Семь смертей Эвелины Хардкасл - стр. 29
– А вы знаете, куда идти? – озабоченно спрашиваю я, отводя от лица низко нависшую ветку; последняя прогулка по лесу лишила меня памяти.
– По меткам. – Она дергает желтый лоскут, прибитый к стволу; такие же лоскуты, только красные, утром вывели меня к Блэкхиту, и напоминание об этом меня пугает. – Лесники помечают ими лесные тропы, чтобы не заблудиться. Не волнуйтесь, я не заведу вас в глухомань.

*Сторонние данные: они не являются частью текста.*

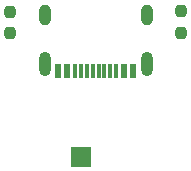
<source format=gtp>
G04 #@! TF.GenerationSoftware,KiCad,Pcbnew,7.0.7*
G04 #@! TF.CreationDate,2024-02-23T23:35:20+01:00*
G04 #@! TF.ProjectId,SL_USB-TypeC-Breakout,534c5f55-5342-42d5-9479-7065432d4272,v1.0*
G04 #@! TF.SameCoordinates,Original*
G04 #@! TF.FileFunction,Paste,Top*
G04 #@! TF.FilePolarity,Positive*
%FSLAX46Y46*%
G04 Gerber Fmt 4.6, Leading zero omitted, Abs format (unit mm)*
G04 Created by KiCad (PCBNEW 7.0.7) date 2024-02-23 23:35:20*
%MOMM*%
%LPD*%
G01*
G04 APERTURE LIST*
G04 Aperture macros list*
%AMRoundRect*
0 Rectangle with rounded corners*
0 $1 Rounding radius*
0 $2 $3 $4 $5 $6 $7 $8 $9 X,Y pos of 4 corners*
0 Add a 4 corners polygon primitive as box body*
4,1,4,$2,$3,$4,$5,$6,$7,$8,$9,$2,$3,0*
0 Add four circle primitives for the rounded corners*
1,1,$1+$1,$2,$3*
1,1,$1+$1,$4,$5*
1,1,$1+$1,$6,$7*
1,1,$1+$1,$8,$9*
0 Add four rect primitives between the rounded corners*
20,1,$1+$1,$2,$3,$4,$5,0*
20,1,$1+$1,$4,$5,$6,$7,0*
20,1,$1+$1,$6,$7,$8,$9,0*
20,1,$1+$1,$8,$9,$2,$3,0*%
G04 Aperture macros list end*
%ADD10RoundRect,0.237500X-0.237500X0.250000X-0.237500X-0.250000X0.237500X-0.250000X0.237500X0.250000X0*%
%ADD11R,1.700000X1.700000*%
%ADD12R,0.600000X1.150000*%
%ADD13R,0.300000X1.150000*%
%ADD14O,1.000000X2.100000*%
%ADD15O,1.000000X1.800000*%
G04 APERTURE END LIST*
D10*
X106100000Y-50675000D03*
X106100000Y-52500000D03*
D11*
X97600000Y-63000000D03*
D12*
X102030000Y-55721250D03*
X101230000Y-55721250D03*
D13*
X100080000Y-55721250D03*
X99080000Y-55721250D03*
X98580000Y-55721250D03*
X97580000Y-55721250D03*
D12*
X96430000Y-55721250D03*
X95630000Y-55721250D03*
X95630000Y-55721250D03*
X96430000Y-55721250D03*
D13*
X97080000Y-55721250D03*
X98080000Y-55721250D03*
X99580000Y-55721250D03*
X100580000Y-55721250D03*
D12*
X101230000Y-55721250D03*
X102030000Y-55721250D03*
D14*
X103150000Y-55146250D03*
D15*
X103150000Y-50966250D03*
D14*
X94510000Y-55146250D03*
D15*
X94510000Y-50966250D03*
D10*
X91600000Y-50700000D03*
X91600000Y-52525000D03*
M02*

</source>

С этими словами она выводит меня на поляну, посреди которой виднеется каменный колодец. Деревянный навес давным-давно обвалился, чугунная рукоять колодезного ворота, некогда поднимавшего ведро, ржавеет в грязи под грудой палой листвы. Эвелина радостно хлопает в ладоши, ласково трогает замшелые камни, явно надеясь, что я не замечу, как ее рука прикрывает клочок бумаги, воткнутый в щель кладки. Не желая разрушать дружеские отношения, я притворяюсь, что ничего такого не вижу, и под ее пристальным взором поспешно отвожу взгляд. Наверное, среди гостей у нее есть поклонник, и, к стыду своему, я завидую и тайной переписке, и самим корреспондентам.
– Вот, прошу любить и жаловать. – Эвелина театрально взмахивает рукой. – На обратном пути Мадлен обязательно пройдет через эту поляну. Здесь мы ее и подождем. Ей нужно вернуться к трем пополудни, чтобы помочь с убранством бальной залы.
– А что здесь? – спрашиваю я, оглядываясь вокруг.
– Колодец желаний, – объясняет она, заглядывая в черную пустоту колодца. – В детстве мы с Майклом часто сюда приходили и загадывали желания, бросая камешки на дно.
– И какие же желания загадывала юная Эвелина Хардкасл?
Она озадаченно морщит лоб:
– Знаете, а ведь я совершенно не помню. Что нужно ребенку, у которого все есть?
«Ему нужно все – и больше, чем все, как и всем остальным».
– А я, даже если бы помнил, все равно не смог бы ответить на такой вопрос, – улыбаюсь я.
Эвелина отряхивает перепачканные ладони, вопросительно смотрит на меня. Видно, что ее снедает любопытство, переполняет радость от встречи с неизвестным и неожиданным там, где еще недавно все было знакомо. Я с разочарованием осознаю, что для нее я – всего лишь новое развлечение.
– А вы не задумывались, что с вами будет, если к вам не вернется память? – осторожно спрашивает она, стараясь не задеть меня слишком личным вопросом.
Теперь озадачен я.
Справившись с первоначальной растерянностью, я старался не думать о своем состоянии. По большей части потеря памяти создавала определенные неудобства, но не была трагедией. Раздражала только неспособность вспомнить, кто такая Анна. В ходе попыток возродить Себастьяна Белла я обрел двух друзей, Библию с пометками на полях и сундук, запертый на замок. Маловато для сорока лет жизни. Нет ни жены, безутешно оплакивающей потерянное время, ни ребенка, огорченного утратой любимого отца. С этой точки зрения жизнь Себастьяна Белла легко отринуть и трудно оплакивать.